El salario es una obligación, no una cortesía
La ley establece que el pago debe realizarse en tiempo y forma. Cuando una empresa incumple reiteradamente, el trabajador puede suspender labores sin que esto se considere abandono de empleo. El derecho al salario es irrenunciable y su falta constituye una violación directa al contrato laboral.
Suspender labores no implica renunciar
La suspensión de trabajo por falta de pago no equivale a renuncia ni a terminación laboral. Es una medida legítima que el trabajador puede ejercer para evitar presentarse bajo condiciones que violan sus derechos. Además, el empleado conserva el derecho a salarios caídos, prestaciones y cualquier indemnización correspondiente si el patrón mantiene el incumplimiento.
La empresa sí enfrenta consecuencias legales
Cuando una compañía deja de pagar a su personal, incurre en faltas graves que pueden derivar en sanciones, inspecciones de la autoridad laboral, demandas y, en casos extremos, responsabilidades adicionales. El incumplimiento salarial afecta directamente la formalidad y la reputación del empleador, además de abrir la puerta a procesos legales costosos.
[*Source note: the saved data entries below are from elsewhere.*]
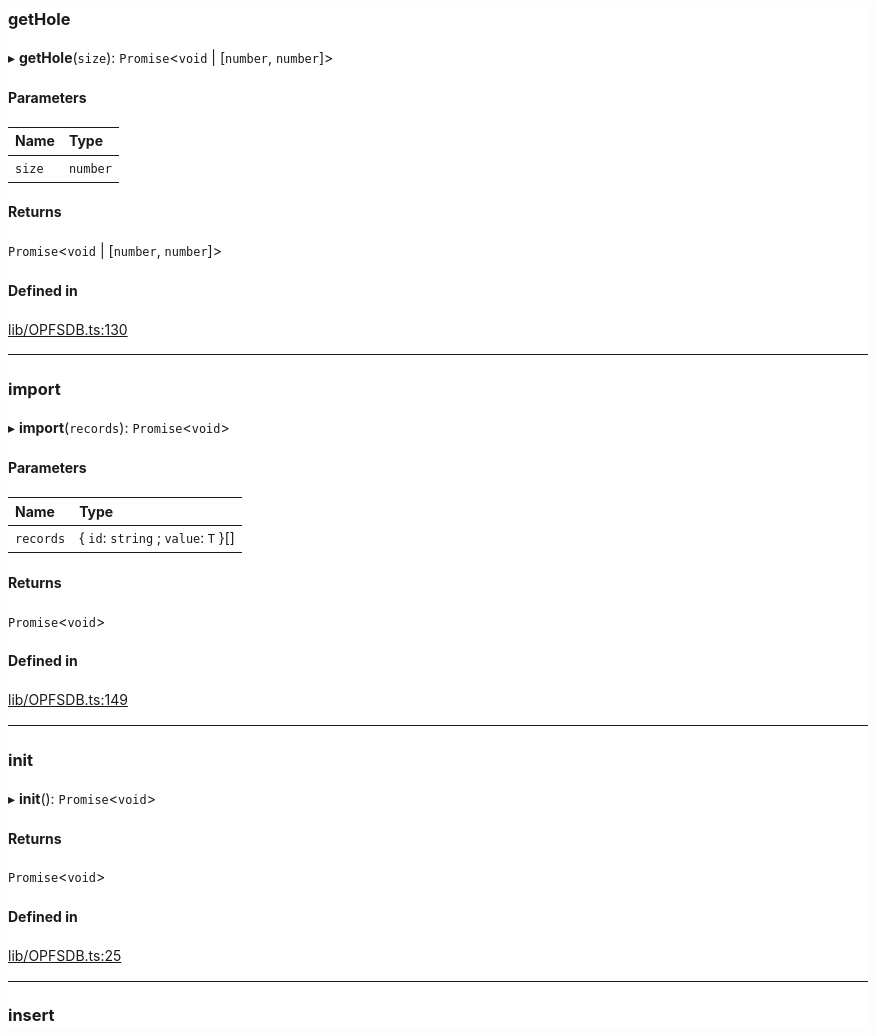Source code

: ### getHole

▸ **getHole**(`size`): `Promise`\<`void` \| [`number`, `number`]\>

#### Parameters

| Name | Type |
| :------ | :------ |
| `size` | `number` |

#### Returns

`Promise`\<`void` \| [`number`, `number`]\>

#### Defined in

[lib/OPFSDB.ts:130](https://github.com/sliterok/opfsdb/blob/bc134c9/lib/OPFSDB.ts#L130)

___

### import

▸ **import**(`records`): `Promise`\<`void`\>

#### Parameters

| Name | Type |
| :------ | :------ |
| `records` | \{ `id`: `string` ; `value`: `T`  }[] |

#### Returns

`Promise`\<`void`\>

#### Defined in

[lib/OPFSDB.ts:149](https://github.com/sliterok/opfsdb/blob/bc134c9/lib/OPFSDB.ts#L149)

___

### init

▸ **init**(): `Promise`\<`void`\>

#### Returns

`Promise`\<`void`\>

#### Defined in

[lib/OPFSDB.ts:25](https://github.com/sliterok/opfsdb/blob/bc134c9/lib/OPFSDB.ts#L25)

___

### insert
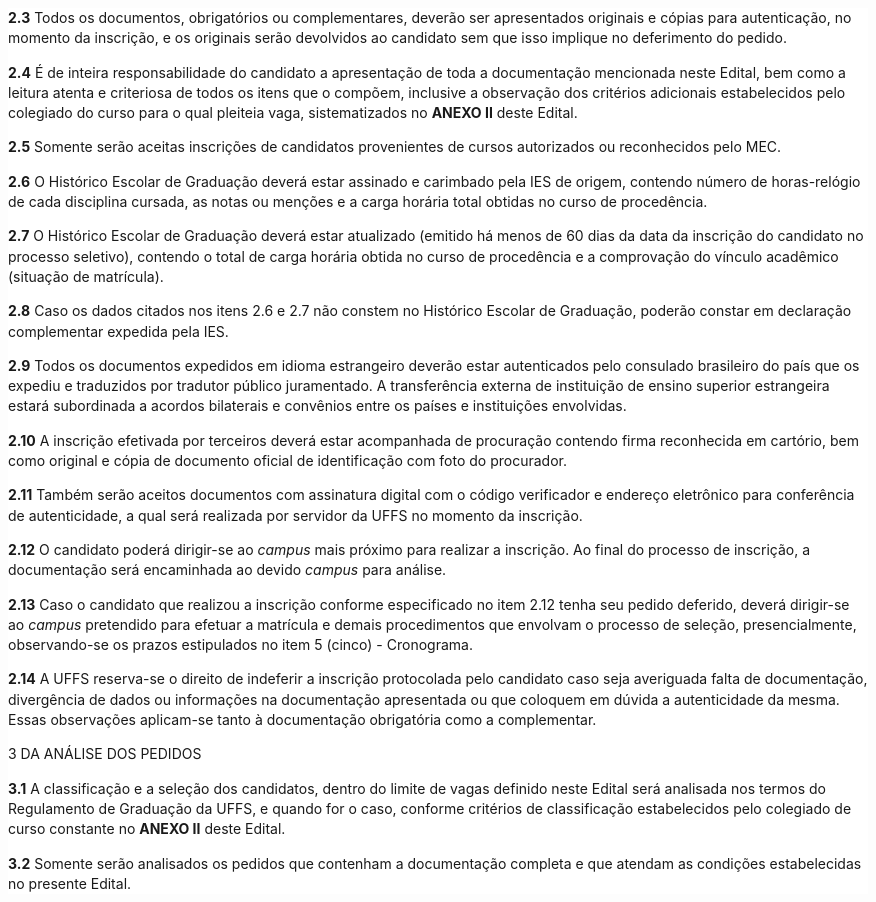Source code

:  **2.3** Todos os documentos, obrigatórios ou complementares, deverão ser apresentados originais e cópias para autenticação, no momento da inscrição, e os originais serão devolvidos ao candidato sem que isso implique no deferimento do pedido.

 **2.4** É de inteira responsabilidade do candidato a apresentação de toda a documentação mencionada neste Edital, bem como a leitura atenta e criteriosa de todos os itens que o compõem, inclusive a observação dos critérios adicionais estabelecidos pelo colegiado do curso para o qual pleiteia vaga, sistematizados no **ANEXO II** deste Edital.

 **2.5** Somente serão aceitas inscrições de candidatos provenientes de cursos autorizados ou reconhecidos pelo MEC.

 **2.6** O Histórico Escolar de Graduação deverá estar assinado e carimbado pela IES de origem, contendo número de horas-relógio de cada disciplina cursada, as notas ou menções e a carga horária total obtidas no curso de procedência.

 **2.7** O Histórico Escolar de Graduação deverá estar atualizado (emitido há menos de 60 dias da data da inscrição do candidato no processo seletivo), contendo o total de carga horária obtida no curso de procedência e a comprovação do vínculo acadêmico (situação de matrícula).

 **2.8** Caso os dados citados nos itens 2.6 e 2.7 não constem no Histórico Escolar de Graduação, poderão constar em declaração complementar expedida pela IES.

 **2.9** Todos os documentos expedidos em idioma estrangeiro deverão estar autenticados pelo consulado brasileiro do país que os expediu e traduzidos por tradutor público juramentado. A transferência externa de instituição de ensino superior estrangeira estará subordinada a acordos bilaterais e convênios entre os países e instituições envolvidas.

 **2.10** A inscrição efetivada por terceiros deverá estar acompanhada de procuração contendo firma reconhecida em cartório, bem como original e cópia de documento oficial de identificação com foto do procurador.

 **2.11** Também serão aceitos documentos com assinatura digital com o código verificador e endereço eletrônico para conferência de autenticidade, a qual será realizada por servidor da UFFS no momento da inscrição.

 **2.12** O candidato poderá dirigir-se ao *campus* mais próximo para realizar a inscrição. Ao final do processo de inscrição, a documentação será encaminhada ao devido *campus* para análise.

 **2.13** Caso o candidato que realizou a inscrição conforme especificado no item 2.12 tenha seu pedido deferido, deverá dirigir-se ao *campus* pretendido para efetuar a matrícula e demais procedimentos que envolvam o processo de seleção, presencialmente, observando-se os prazos estipulados no item 5 (cinco) - Cronograma.

 **2.14** A UFFS reserva-se o direito de indeferir a inscrição protocolada pelo candidato caso seja averiguada falta de documentação, divergência de dados ou informações na documentação apresentada ou que coloquem em dúvida a autenticidade da mesma. Essas observações aplicam-se tanto à documentação obrigatória como a complementar.

 3 DA ANÁLISE DOS PEDIDOS

 **3.1** A classificação e a seleção dos candidatos, dentro do limite de vagas definido neste Edital será analisada nos termos do Regulamento de Graduação da UFFS, e quando for o caso, conforme critérios de classificação estabelecidos pelo colegiado de curso constante no **ANEXO II** deste Edital.

 **3.2** Somente serão analisados os pedidos que contenham a documentação completa e que atendam as condições estabelecidas no presente Edital.
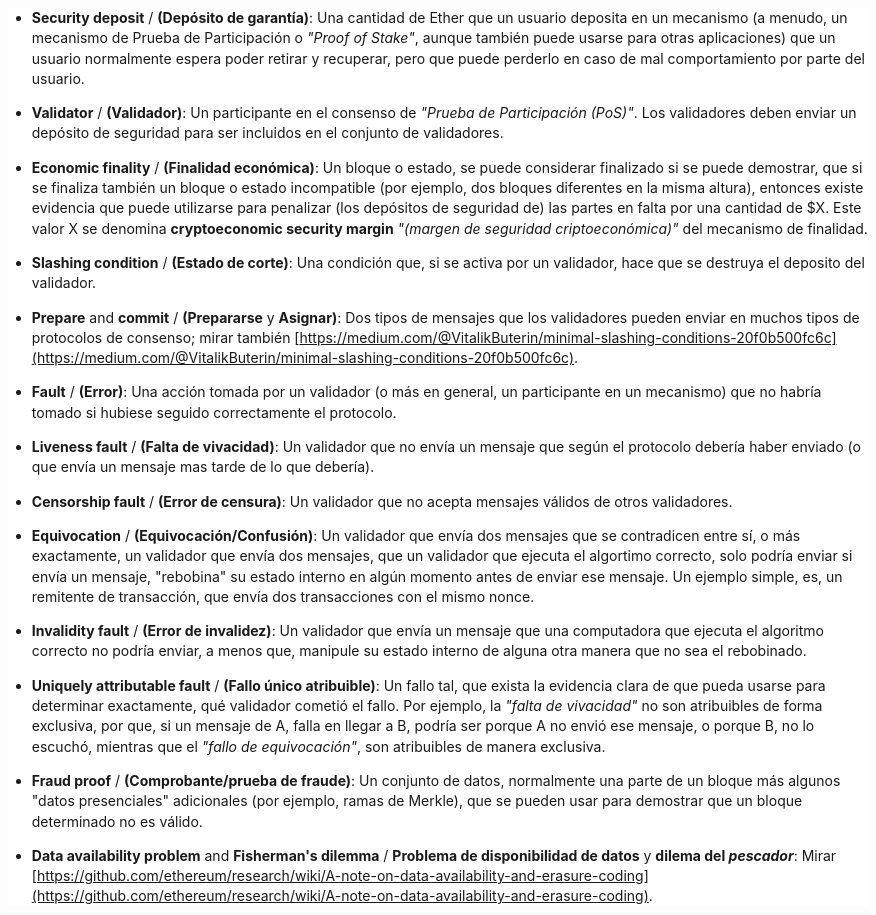 

* **Security deposit** / **(Depósito de garantía)**: Una cantidad de Ether que un usuario deposita en un mecanismo (a menudo, un mecanismo de Prueba de Participación o _"Proof of Stake"_, aunque también puede usarse para otras aplicaciones) que un usuario normalmente espera poder retirar y recuperar, pero que puede perderlo en caso de mal comportamiento por parte del usuario.

* **Validator** / **(Validador)**: Un participante en el consenso de _"Prueba de Participación (PoS)"_. Los validadores deben enviar un depósito de seguridad para ser incluidos en el conjunto de validadores.

* **Economic finality** / **(Finalidad económica)**: Un bloque o estado, se puede considerar finalizado si se puede demostrar, que si se finaliza también un bloque o estado incompatible (por ejemplo, dos bloques diferentes en la misma altura), entonces existe evidencia que puede utilizarse para penalizar (los depósitos de seguridad de) las partes en falta por una cantidad de $X. Este valor X se denomina **cryptoeconomic security margin** _"(margen de seguridad criptoeconómica)"_ del mecanismo de finalidad.

* **Slashing condition** / **(Estado de corte)**: Una condición que, si se activa por un validador, hace que se destruya el deposito del validador.

* **Prepare** and **commit** / **(Prepararse** y **Asignar)**: Dos tipos de mensajes que los validadores pueden enviar en muchos tipos de protocolos de consenso; mirar también [https://medium.com/@VitalikButerin/minimal-slashing-conditions-20f0b500fc6c](https://medium.com/@VitalikButerin/minimal-slashing-conditions-20f0b500fc6c).

* **Fault** / **(Error)**: Una acción tomada por un validador (o más en general, un participante en un mecanismo) que no habría tomado si hubiese seguido correctamente el protocolo.

* **Liveness fault** / **(Falta de vivacidad)**: Un validador que no envía un mensaje que según el protocolo debería haber enviado (o que envía un mensaje mas tarde de lo que debería).

* **Censorship fault** / **(Error de censura)**: Un validador que no acepta mensajes válidos de otros validadores.

* **Equivocation** / **(Equivocación/Confusión)**: Un validador que envía dos mensajes que se contradicen entre sí, o más exactamente, un validador que envía dos mensajes, que un validador que ejecuta el algortimo correcto, solo podría enviar si envía un mensaje, "rebobina" su estado interno en algún momento antes de enviar ese mensaje. Un ejemplo simple, es, un remitente de transacción, que envía dos transacciones con el mismo nonce.

* **Invalidity fault** / **(Error de invalidez)**: Un validador que envía un mensaje que una computadora que ejecuta el algoritmo correcto no podría enviar, a menos que, manipule su estado interno de alguna otra manera que no sea el rebobinado.

* **Uniquely attributable fault** / **(Fallo único atribuible)**: Un fallo tal, que exista la evidencia clara de que pueda usarse para determinar exactamente, qué validador cometió el fallo. Por ejemplo, la _"falta de vivacidad"_ no son atribuibles de forma exclusiva, por que, si un mensaje de A, falla en llegar a B, podría ser porque A no envió ese mensaje, o porque B, no lo escuchó, mientras que el _"fallo de equivocación"_, son atribuibles de manera exclusiva.

* **Fraud proof** / **(Comprobante/prueba de fraude)**: Un conjunto de datos, normalmente una parte de un bloque más algunos "datos presenciales" adicionales (por ejemplo, ramas de Merkle), que se pueden usar para demostrar que un bloque determinado no es válido.

* **Data availability problem** and **Fisherman's dilemma** / **Problema de disponibilidad de datos** y **dilema del _pescador_**: Mirar [https://github.com/ethereum/research/wiki/A-note-on-data-availability-and-erasure-coding](https://github.com/ethereum/research/wiki/A-note-on-data-availability-and-erasure-coding).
¿Qué debe hacer el trabajador?
Documentar retrasos, conservar comprobantes, solicitar por escrito la regularización del pago y acudir a instancias laborales si la situación persiste. La suspensión de actividades es válida, pero se recomienda ejercerla con respaldo formal para evitar conflictos innecesarios.
Negarse a trabajar cuando no se paga el salario no es rebeldía: es ejercer un derecho. En un mercado laboral donde la informalidad y la precariedad aún son comunes, conocer estos principios es fundamental para proteger la dignidad y la estabilidad económica de los trabajadores.